# WHAT IS NEEDED:
Which of the lines in the data mention the string "events"? List them all.

# SOURCE MATERIAL:
++++++++++++++++++++

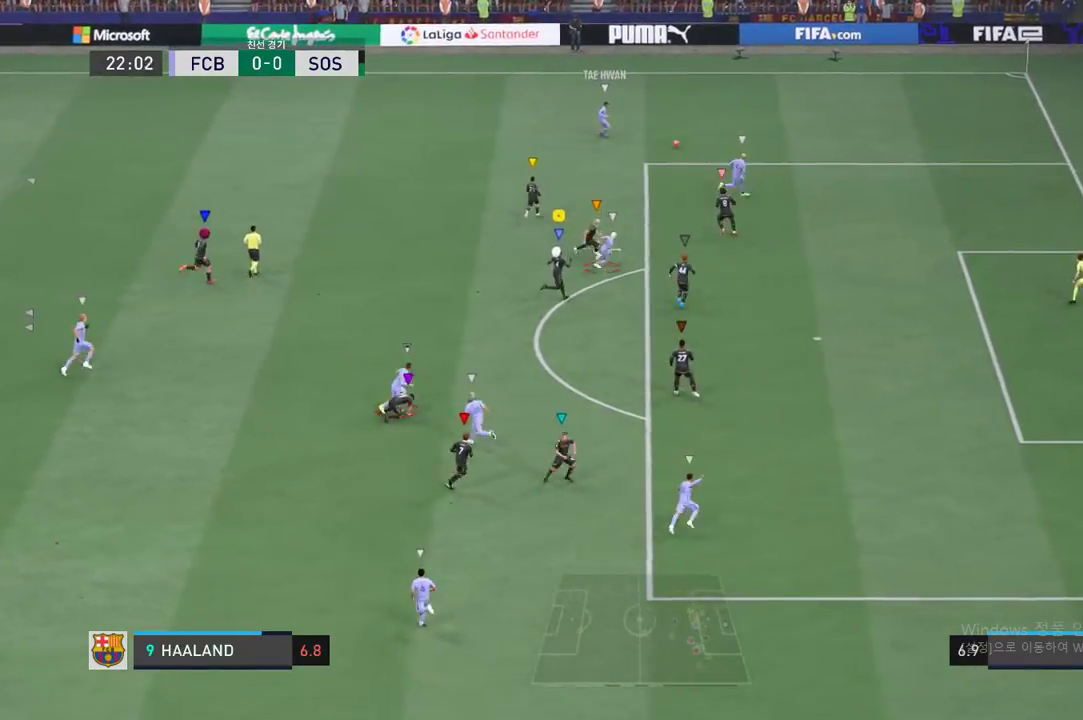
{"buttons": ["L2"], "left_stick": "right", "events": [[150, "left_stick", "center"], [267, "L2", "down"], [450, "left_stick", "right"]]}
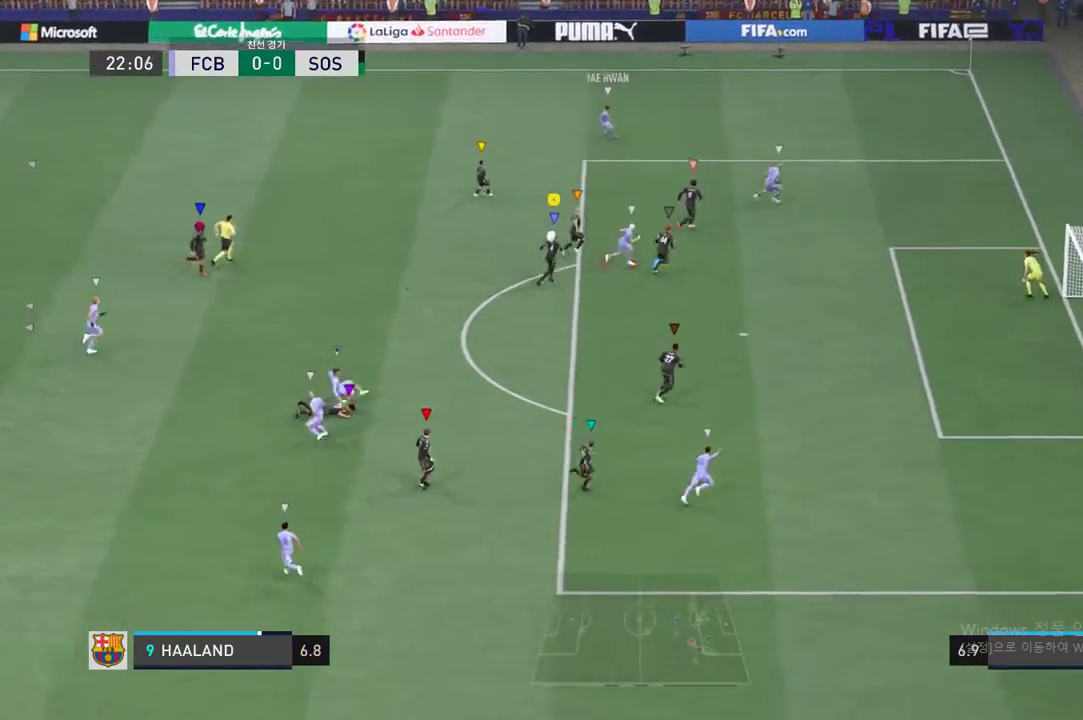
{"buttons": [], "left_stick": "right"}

++++++++++++++++++++

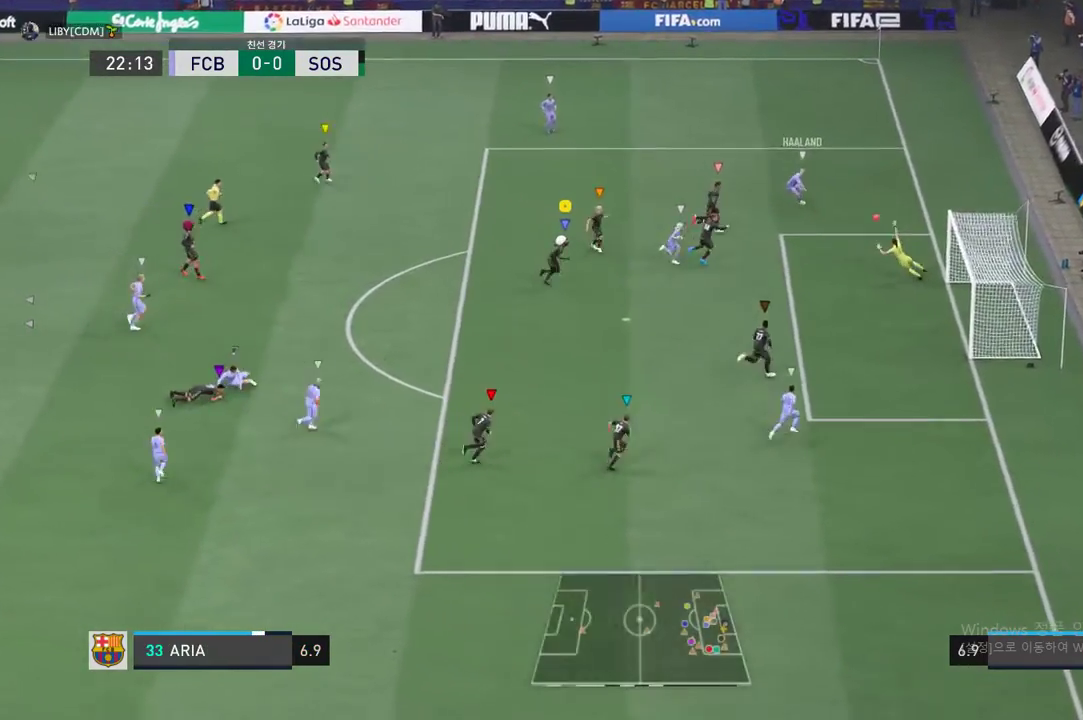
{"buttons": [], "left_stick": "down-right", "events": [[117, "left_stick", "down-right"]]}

++++++++++++++++++++

# FINAL ANSWER:
{"buttons": ["L2"], "left_stick": "right", "events": [[150, "left_stick", "center"], [267, "L2", "down"], [450, "left_stick", "right"]]}
{"buttons": [], "left_stick": "down-right", "events": [[117, "left_stick", "down-right"]]}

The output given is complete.